-- Seitenauszug --

Überrascht hat sie die Vielfältigkeit des Berufs. Denn jeder Hof hat seine eigene Herangehensweise. Auf dem ersten Hof lernte Hahlbrock, wie man Kühe in einem klassischen Melkstand melkt. Der zweite Hof hatte einen Melkroboter. „Generell habe ich auf den Höfen viel über die Digitalisierung der Landwirtschaft gelernt, denn es wird mittlerweile viel mit moderner Technik gearbeitet.“ So gibt es etwa digitale Steckbriefe aller Äcker und ihrer Früchte, die der Hof gerade bewirtschaftet. Ist die Arbeit am Tag getan, essen die Azubis zusammen mit der Familie des Betriebes. Sind auch die Großeltern, die Kinder und Angestellte da, sitzt eine große Runde am Tisch. Obwohl die Höfe in der Region Hannover liegen und Hahlbrock es nicht weit nach Hause hat, lebt sie in den Ausbildungsmonaten auch auf den Höfen. Das gehört dazu. „Die Landwirtschaft ist sehr bodenständig und familiär. Das ist auch ein Grund, warum ich den Beruf so mag.“ Meist teilt sie sich ein Zimmer oder eine Wohnung mit anderen Auszubildenden. Zuerst war ein Junge ihr Zimmernachbar, jetzt sind es Mädchen. „Die Landwirtschaft ist nicht mehr so hart wie früher, man muss zwar noch viel körperlich arbeiten, aber das ist auch für Frauen schaffbar“, sagt Hahlbrock. Deswegen interessierten sich auch immer mehr Frauen für den Beruf. Zwar seien sie noch in der Unterzahl, doch in ihrer Klasse sind vier von 20 Auszubildenden weiblich, in die Parallelklasse gehen sogar sechs Frauen.

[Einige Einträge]
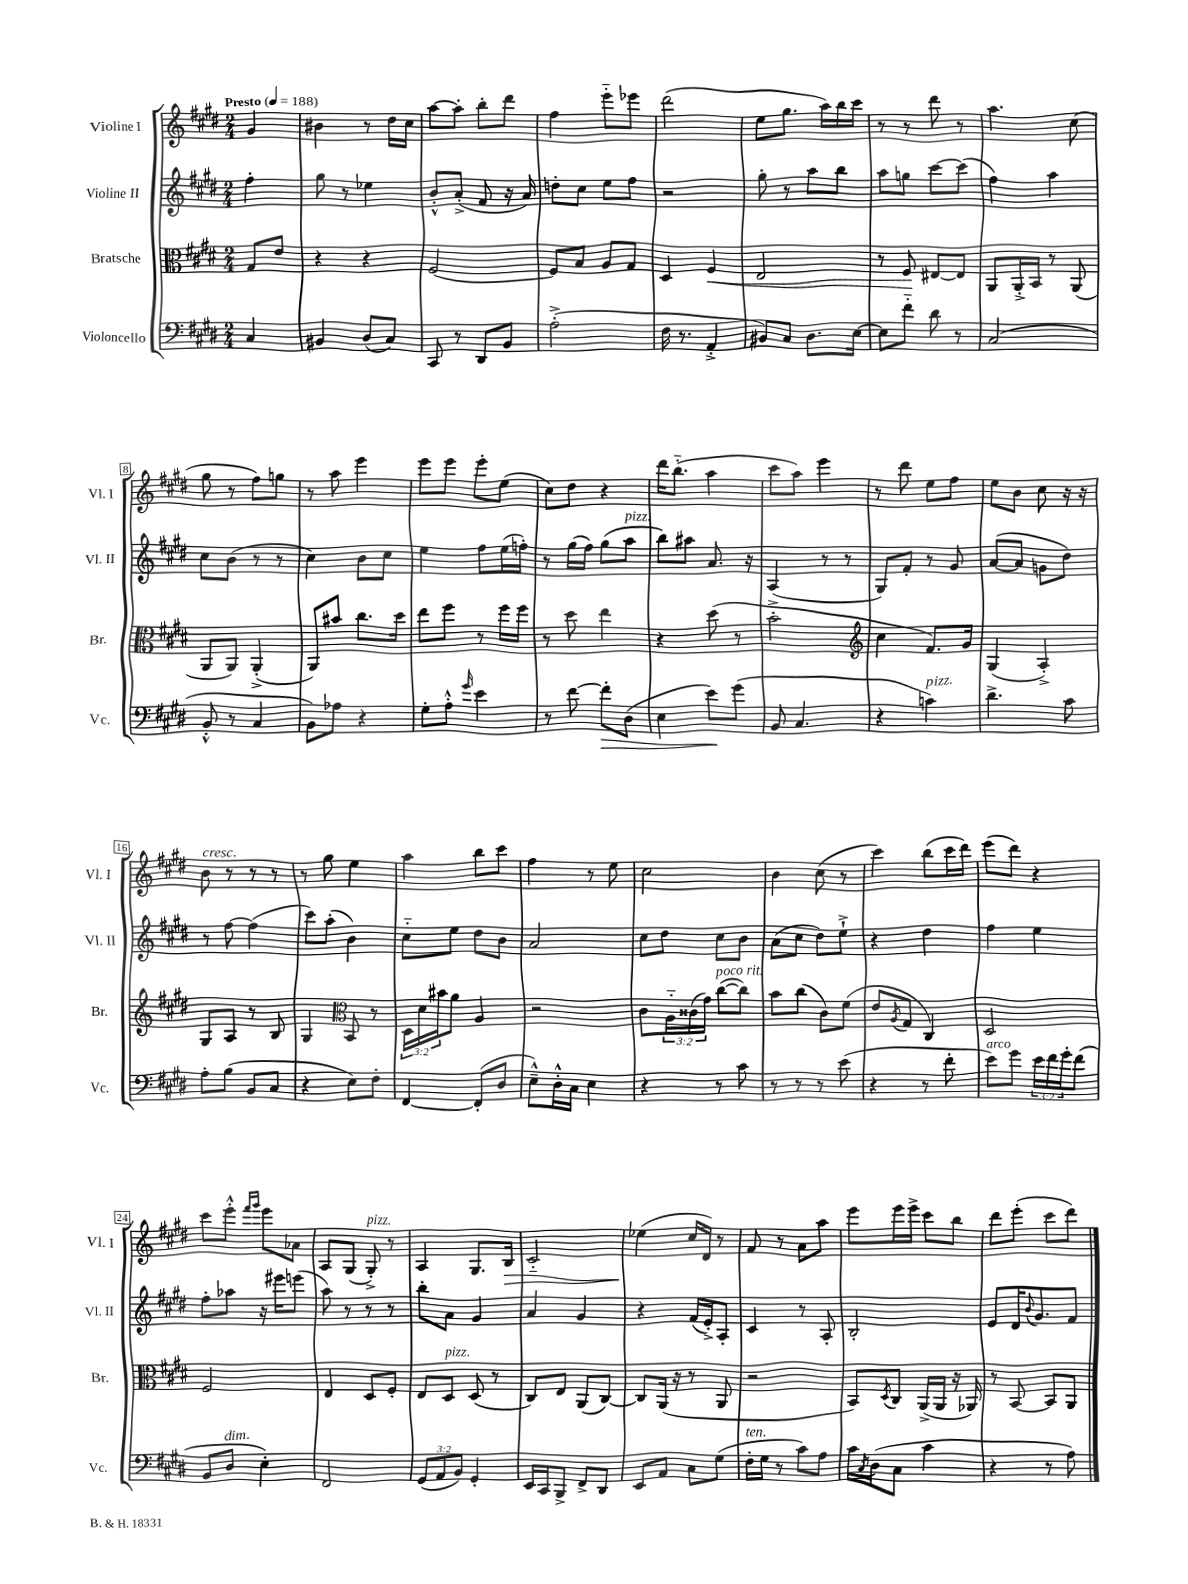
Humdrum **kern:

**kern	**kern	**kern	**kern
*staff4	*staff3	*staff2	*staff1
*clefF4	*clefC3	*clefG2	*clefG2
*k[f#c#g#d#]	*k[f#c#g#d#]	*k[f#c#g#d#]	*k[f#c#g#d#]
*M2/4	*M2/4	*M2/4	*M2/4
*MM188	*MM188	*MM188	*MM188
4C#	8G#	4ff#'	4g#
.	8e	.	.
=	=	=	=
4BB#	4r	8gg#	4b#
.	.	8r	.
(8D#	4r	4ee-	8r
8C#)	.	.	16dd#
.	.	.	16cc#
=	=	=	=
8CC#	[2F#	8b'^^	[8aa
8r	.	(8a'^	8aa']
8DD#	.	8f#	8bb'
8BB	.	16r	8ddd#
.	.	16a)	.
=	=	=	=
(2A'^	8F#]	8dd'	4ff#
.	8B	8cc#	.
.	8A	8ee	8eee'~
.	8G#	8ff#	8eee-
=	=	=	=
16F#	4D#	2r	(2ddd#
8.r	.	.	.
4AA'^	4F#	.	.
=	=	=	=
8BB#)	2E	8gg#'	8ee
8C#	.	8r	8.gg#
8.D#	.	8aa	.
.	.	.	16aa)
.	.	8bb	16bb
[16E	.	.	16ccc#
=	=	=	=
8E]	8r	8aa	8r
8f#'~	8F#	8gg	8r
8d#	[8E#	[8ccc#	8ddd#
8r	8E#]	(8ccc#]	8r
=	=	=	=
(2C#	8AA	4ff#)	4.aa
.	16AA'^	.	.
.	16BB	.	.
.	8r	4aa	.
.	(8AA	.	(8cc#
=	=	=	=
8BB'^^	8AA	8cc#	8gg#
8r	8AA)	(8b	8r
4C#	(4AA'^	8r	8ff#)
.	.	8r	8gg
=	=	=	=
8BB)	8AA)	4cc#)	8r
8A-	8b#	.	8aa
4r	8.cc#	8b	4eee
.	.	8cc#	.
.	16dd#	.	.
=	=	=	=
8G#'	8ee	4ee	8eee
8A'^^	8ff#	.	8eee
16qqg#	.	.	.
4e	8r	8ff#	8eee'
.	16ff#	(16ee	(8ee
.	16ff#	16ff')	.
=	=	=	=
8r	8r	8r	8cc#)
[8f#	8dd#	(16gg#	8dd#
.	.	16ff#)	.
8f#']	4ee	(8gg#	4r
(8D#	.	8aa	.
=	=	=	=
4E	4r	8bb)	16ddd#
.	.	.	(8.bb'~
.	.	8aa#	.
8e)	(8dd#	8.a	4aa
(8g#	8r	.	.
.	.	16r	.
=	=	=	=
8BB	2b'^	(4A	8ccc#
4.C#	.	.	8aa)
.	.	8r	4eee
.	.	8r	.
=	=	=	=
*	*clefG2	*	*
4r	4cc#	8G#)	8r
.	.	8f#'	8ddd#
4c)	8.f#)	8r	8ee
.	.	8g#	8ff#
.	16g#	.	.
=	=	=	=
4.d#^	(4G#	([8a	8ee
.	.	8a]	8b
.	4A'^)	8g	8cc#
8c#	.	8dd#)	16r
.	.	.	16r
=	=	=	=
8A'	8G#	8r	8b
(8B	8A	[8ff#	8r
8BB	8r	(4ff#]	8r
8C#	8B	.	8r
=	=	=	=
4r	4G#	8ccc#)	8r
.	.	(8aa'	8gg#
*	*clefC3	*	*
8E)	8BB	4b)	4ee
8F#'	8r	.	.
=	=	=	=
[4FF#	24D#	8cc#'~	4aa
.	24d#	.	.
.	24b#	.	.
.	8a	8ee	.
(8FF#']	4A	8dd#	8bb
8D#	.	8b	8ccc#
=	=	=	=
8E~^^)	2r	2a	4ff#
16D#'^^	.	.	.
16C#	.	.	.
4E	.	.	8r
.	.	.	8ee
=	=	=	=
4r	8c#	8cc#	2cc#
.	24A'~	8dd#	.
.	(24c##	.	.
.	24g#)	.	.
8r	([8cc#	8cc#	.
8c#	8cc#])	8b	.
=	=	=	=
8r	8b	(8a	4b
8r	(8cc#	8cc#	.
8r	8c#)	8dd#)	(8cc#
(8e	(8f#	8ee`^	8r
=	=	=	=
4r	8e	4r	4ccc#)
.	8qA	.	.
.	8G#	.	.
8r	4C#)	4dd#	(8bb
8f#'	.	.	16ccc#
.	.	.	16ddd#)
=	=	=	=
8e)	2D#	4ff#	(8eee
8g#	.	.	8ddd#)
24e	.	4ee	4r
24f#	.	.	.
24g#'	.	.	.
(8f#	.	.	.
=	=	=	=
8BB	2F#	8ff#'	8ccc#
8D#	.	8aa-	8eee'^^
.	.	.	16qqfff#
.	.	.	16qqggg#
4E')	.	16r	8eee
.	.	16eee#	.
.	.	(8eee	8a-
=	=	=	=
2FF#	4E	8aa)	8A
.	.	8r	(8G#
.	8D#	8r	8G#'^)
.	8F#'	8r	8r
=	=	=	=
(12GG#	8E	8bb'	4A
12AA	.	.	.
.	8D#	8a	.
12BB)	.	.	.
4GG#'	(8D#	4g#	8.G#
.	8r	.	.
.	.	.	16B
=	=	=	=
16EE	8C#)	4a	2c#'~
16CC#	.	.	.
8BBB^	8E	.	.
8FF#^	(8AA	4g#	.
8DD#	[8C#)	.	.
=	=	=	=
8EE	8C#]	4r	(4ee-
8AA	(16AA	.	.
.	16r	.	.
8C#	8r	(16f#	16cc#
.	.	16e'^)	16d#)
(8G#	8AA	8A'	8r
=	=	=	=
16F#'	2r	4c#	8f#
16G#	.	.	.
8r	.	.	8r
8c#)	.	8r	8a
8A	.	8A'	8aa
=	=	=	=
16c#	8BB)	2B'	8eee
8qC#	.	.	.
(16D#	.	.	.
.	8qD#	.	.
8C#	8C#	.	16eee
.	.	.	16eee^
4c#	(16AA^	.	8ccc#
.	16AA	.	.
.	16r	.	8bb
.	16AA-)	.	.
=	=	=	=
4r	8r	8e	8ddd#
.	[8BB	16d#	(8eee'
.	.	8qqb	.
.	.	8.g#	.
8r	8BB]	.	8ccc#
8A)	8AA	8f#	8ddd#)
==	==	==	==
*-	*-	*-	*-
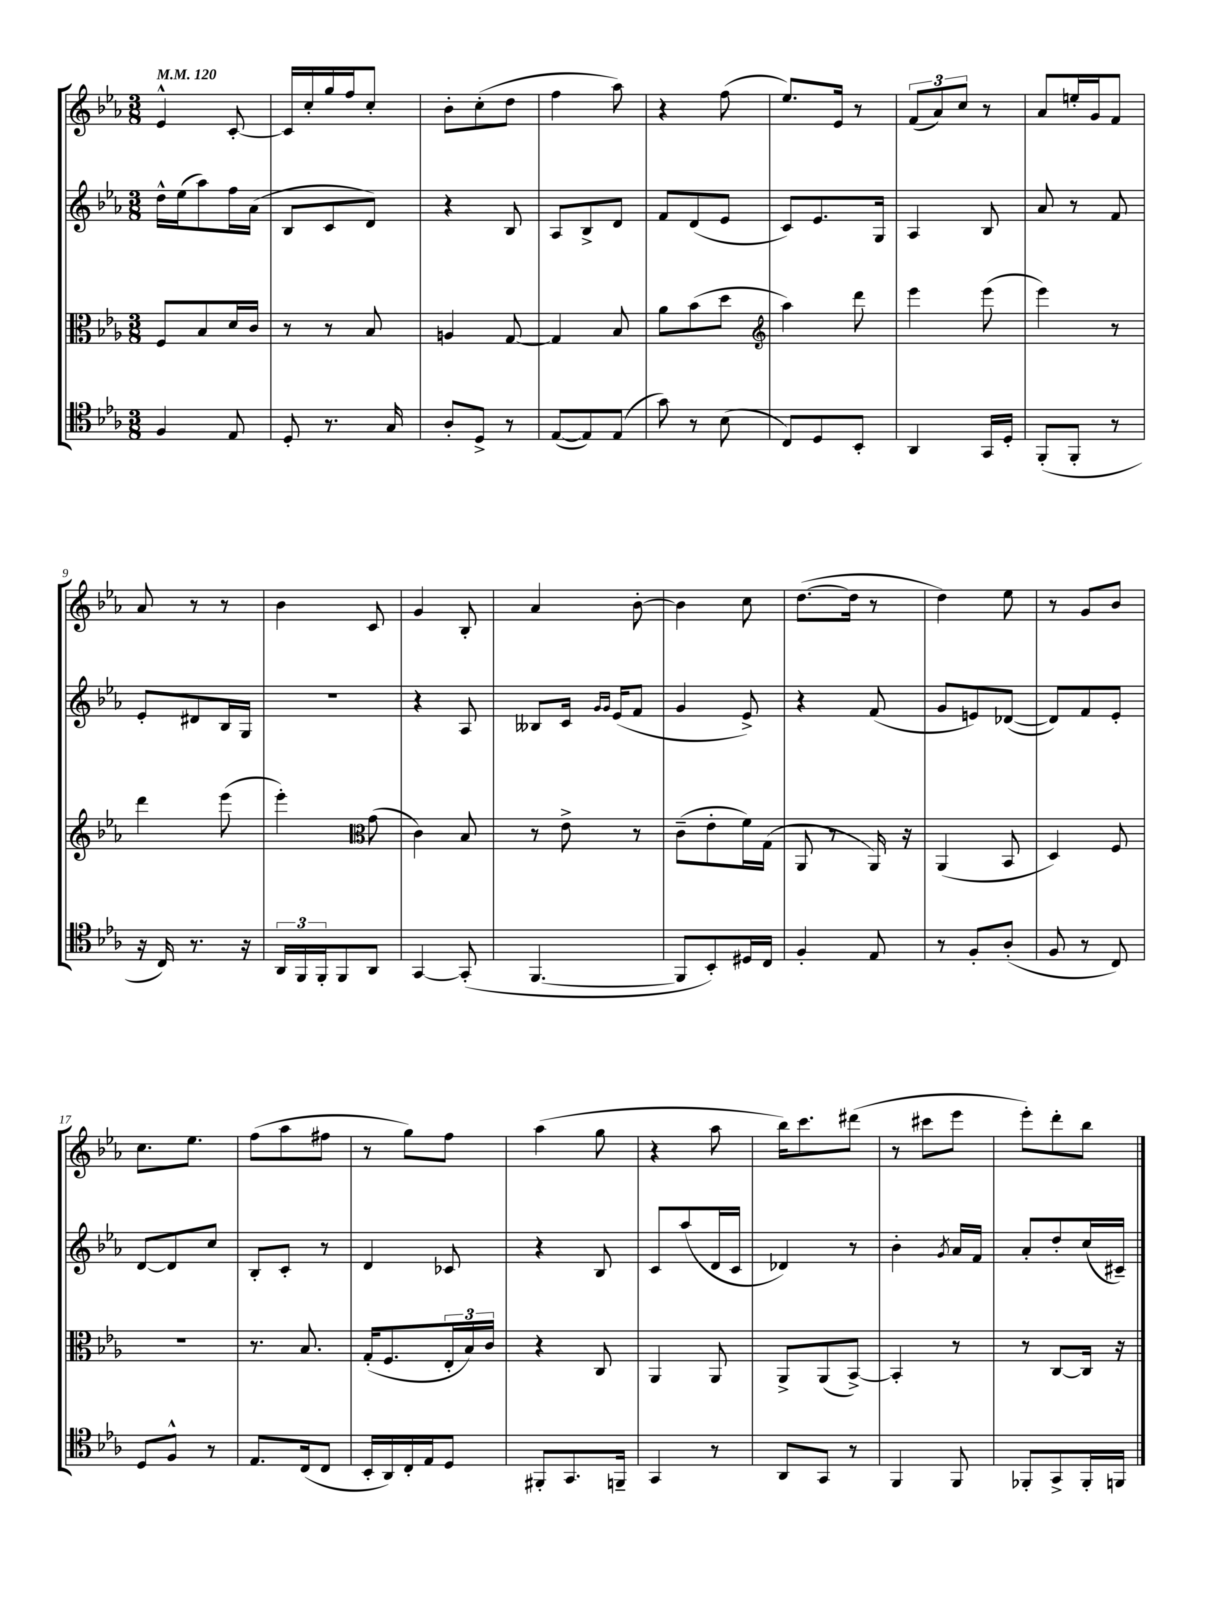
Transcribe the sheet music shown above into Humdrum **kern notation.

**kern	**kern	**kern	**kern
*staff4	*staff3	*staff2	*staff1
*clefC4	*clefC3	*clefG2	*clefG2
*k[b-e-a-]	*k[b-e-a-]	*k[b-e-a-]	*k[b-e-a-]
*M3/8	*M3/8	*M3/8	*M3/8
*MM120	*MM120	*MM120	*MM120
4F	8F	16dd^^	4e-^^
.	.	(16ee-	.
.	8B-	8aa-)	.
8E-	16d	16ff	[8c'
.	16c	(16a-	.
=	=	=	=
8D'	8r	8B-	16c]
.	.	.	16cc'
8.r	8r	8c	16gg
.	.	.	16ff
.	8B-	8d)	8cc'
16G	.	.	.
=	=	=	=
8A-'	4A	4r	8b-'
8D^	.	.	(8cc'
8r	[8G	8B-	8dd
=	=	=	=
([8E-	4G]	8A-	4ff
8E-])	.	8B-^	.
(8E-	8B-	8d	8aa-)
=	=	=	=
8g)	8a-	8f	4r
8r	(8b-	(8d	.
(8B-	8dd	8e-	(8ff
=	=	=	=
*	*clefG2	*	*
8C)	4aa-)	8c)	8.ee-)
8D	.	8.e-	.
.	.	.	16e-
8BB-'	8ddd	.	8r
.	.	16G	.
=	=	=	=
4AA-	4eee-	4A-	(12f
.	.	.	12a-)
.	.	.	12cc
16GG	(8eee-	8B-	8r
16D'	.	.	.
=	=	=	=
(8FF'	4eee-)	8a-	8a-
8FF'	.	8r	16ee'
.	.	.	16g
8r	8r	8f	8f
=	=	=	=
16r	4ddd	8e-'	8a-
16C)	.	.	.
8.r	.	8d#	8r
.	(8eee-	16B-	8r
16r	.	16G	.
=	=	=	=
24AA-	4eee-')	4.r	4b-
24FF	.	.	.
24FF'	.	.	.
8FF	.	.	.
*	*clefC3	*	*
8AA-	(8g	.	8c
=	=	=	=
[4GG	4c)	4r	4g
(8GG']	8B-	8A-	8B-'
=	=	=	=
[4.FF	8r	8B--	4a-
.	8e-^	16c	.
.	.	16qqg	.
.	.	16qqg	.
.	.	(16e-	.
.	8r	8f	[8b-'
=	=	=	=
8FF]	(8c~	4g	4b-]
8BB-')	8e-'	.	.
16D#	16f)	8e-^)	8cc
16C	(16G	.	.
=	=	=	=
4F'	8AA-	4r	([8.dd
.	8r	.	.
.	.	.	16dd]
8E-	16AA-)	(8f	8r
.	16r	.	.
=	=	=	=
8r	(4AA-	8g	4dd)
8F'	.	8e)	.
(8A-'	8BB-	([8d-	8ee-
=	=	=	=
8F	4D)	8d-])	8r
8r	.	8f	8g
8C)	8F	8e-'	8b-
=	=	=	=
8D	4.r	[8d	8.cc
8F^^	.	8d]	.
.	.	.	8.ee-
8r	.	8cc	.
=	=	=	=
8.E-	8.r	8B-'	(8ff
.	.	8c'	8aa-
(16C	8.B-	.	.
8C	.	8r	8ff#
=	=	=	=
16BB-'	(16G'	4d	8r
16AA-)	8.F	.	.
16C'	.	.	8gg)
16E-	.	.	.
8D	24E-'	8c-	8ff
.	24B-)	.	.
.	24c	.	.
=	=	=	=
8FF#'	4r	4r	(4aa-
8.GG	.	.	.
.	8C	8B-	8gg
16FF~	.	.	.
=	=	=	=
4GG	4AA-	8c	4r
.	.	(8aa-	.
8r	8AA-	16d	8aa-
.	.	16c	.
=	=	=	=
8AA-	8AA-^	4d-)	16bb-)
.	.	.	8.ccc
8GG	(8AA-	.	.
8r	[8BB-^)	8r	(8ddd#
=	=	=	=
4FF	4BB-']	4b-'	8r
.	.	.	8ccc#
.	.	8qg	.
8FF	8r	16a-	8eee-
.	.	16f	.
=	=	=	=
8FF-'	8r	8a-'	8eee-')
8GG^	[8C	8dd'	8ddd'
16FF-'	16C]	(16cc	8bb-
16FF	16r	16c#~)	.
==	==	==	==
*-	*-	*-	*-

-- Aufgaben und Übungen --
1. Erkläre in ein bis drei Sätzen, warum sich laut dem Seitenauszug immer mehr Frauen für den Beruf interessieren.
2. Wie viele der 20 Auszubildenden in Hahlbrocks Klasse sind laut dem Seitenauszug weiblich?

-- Erwartete Ergebnisse --
1. Laut Hahlbrock ist die Landwirtschaft nicht mehr so hart wie früher. Man muss zwar noch viel körperlich arbeiten, doch das ist auch für Frauen schaffbar. Deshalb interessieren sich immer mehr Frauen für den Beruf.

2. Vier.